Still, the original author weighed in, referencing one standard that is sometimes used to justify the entry.

"This individual appears to meet the professor test, in that he is more well known and more published than an average college professor," wrote Jeff G, the article's author. "'Daniel Terdiman' gets about 105,000 results on Google...about 126,000 results on Yahoo."

Wickethewok wasn't convinced.

"The 'professor test'...does not apply to this guy, as his main publications are news articles, quite different from academic publications," Wickethewok argued. "I disagree with your notion that he's more notable than an average college professor. There are no independent articles on him."

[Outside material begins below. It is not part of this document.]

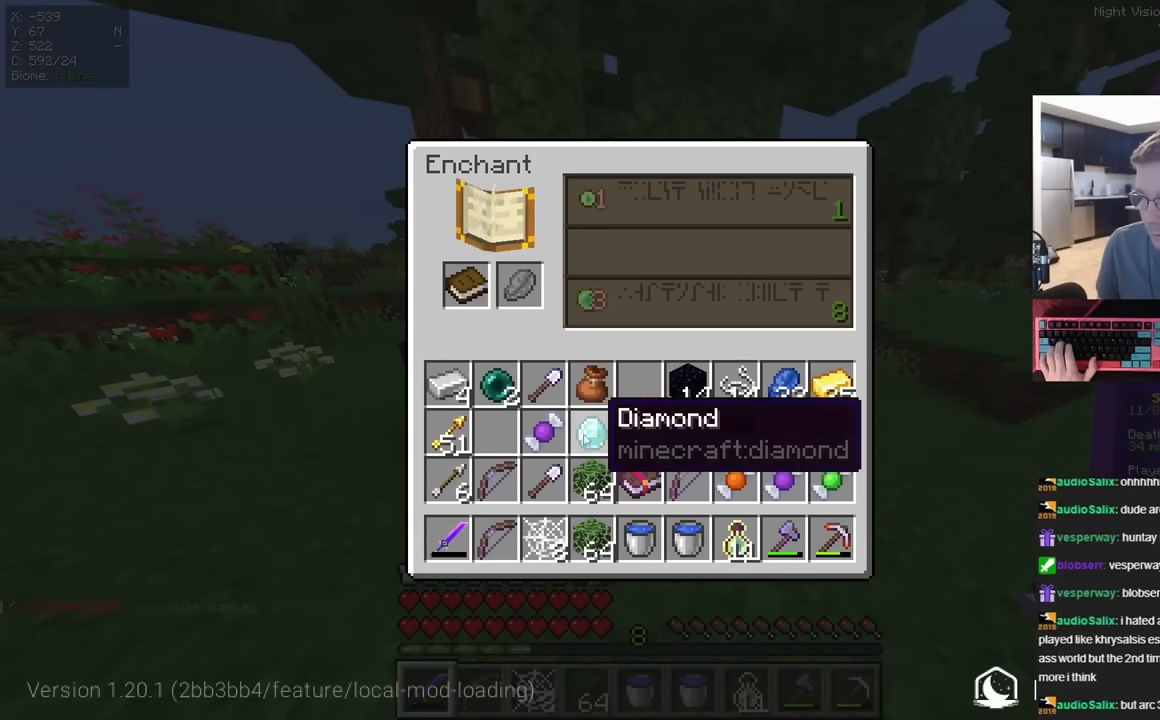
{"keys": [], "mouse": [], "events": []}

I decided to take a step back and look at who else among the journalists I know has personal Wikipedia entries. And of course, while CNET News.com is a reasonably well-known publication, it is only mentioned in Wikipedia as part of the larger entry on CNET Networks, the site's publisher.

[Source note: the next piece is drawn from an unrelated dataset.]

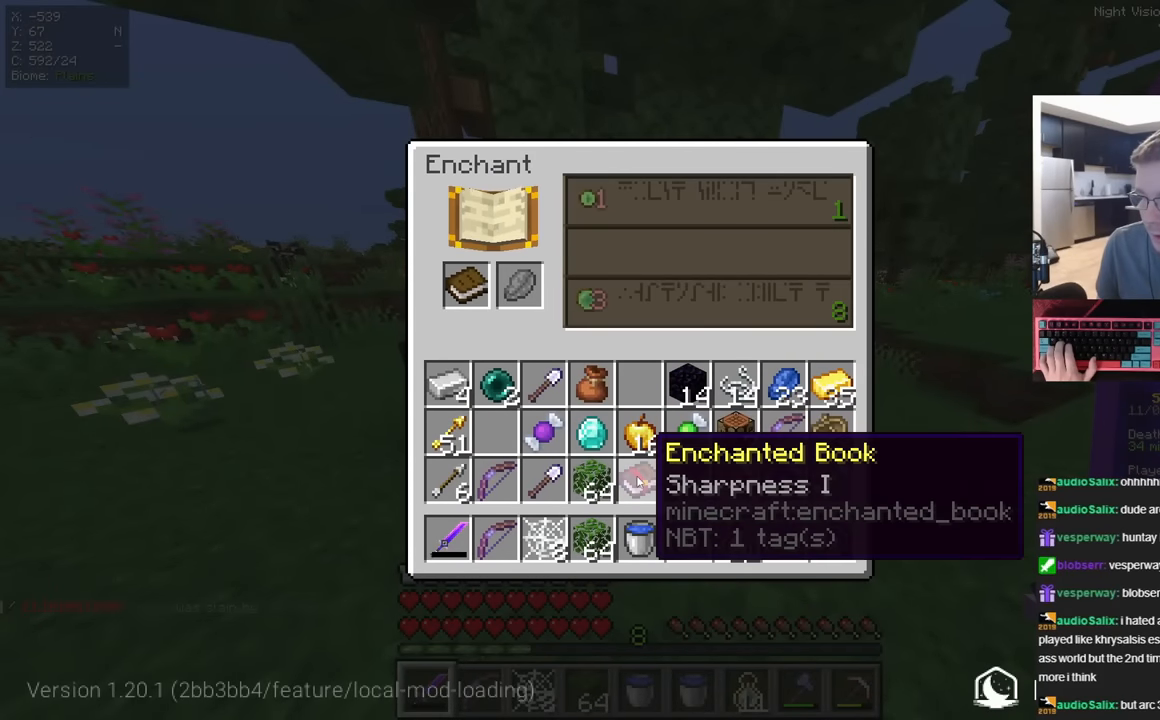
{"keys": [], "mouse": [], "events": []}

Among my News.com colleagues, only fellow reporters Declan McCullagh and Ina Fried have their own articles. And both are much better known than I am.

A few other CNET writers, from our CNET.com department, do have articles. Among them are Molly Wood, Veronica Belmont and Tom Merritt. But all three are part of the company's television operations and are therefore personally in the public eye.

So, in all fairness, the question of why Jeff G. wrote an article about me is a valid one. I have written for a number of prominent publications beyond CNET News.com. And I am one of the more prolific writers about subjects like virtual worlds, Burning Man and even Wikipedia. But, as Wickethewok pointed out, there has been little written in the mainstream media about me, and my tens of thousands of Google and Yahoo hits stem from the fact that I write a lot of articles.

The Wikipedia entry does begin with the fact that I am an "award-winning journalist." But in truth, it was an award I shared with several colleagues and was given by a local branch of the Society of Professional Journalists. It was hardly a Pulitzer.

Why now?

I asked a friend, Business 2.0 magazine senior editor Chris Taylor, about his Wikipedia entry, which was created in 2005 when he wrote about Wikipedia for Time magazine.

"It didn't take long to realize why the entry had been made--and the timing, right after my authorship of the , made sense," Taylor said. "So after the initial feelings of flattery and suspicion, I was like, Oh, OK, this is my 'reward' from the Wiki geeks. I wrote about their baby, so I've arrived."

Fair enough.

Murray, meanwhile, was asking for my help in verifying much of the information that was in the original version of my article. So, over two days, I spent hours tracking down links to stories, confirming questions and otherwise assisting my Wikipedia guardian angel.

It was weird, because it seemed like the article might soon disappear into a puff of ones and zeroes, and that the work would therefore be wasted.

But Murray was standing up for me in the administrators' delete-or-not thread, arguing that I am, in fact, notable for my work and my place among journalists covering tech culture.

"This subject has won an award for his journalism, is a recognized expert who is invited to speak at high-tech conferences, moderates panels," he wrote, "and has developed a second source of notability as an author and expert on the Burning Man festival."

But another, clearly well-meaning, administrator, hedged.

"Journalists are governed by the base WP:BIO, which requires, roughly, multiple independent coverage of the person's work," Serpent's Choice wrote January 8. "Terdiman is a prolific journalist and seems very likely to be the kind of person who will eventually meet the standards but doesn't yet."

Thank you, Serpent's Choice. I think.

On Wednesday, I was told that the final decision on whether to keep the article would likely come in a day or two. Things were looking good. A couple more administrators posted their support for the article. And on Thursday morning, the consensus was to keep it up.

I was prepared, though, to live up to Serpent's Choice's faith in me.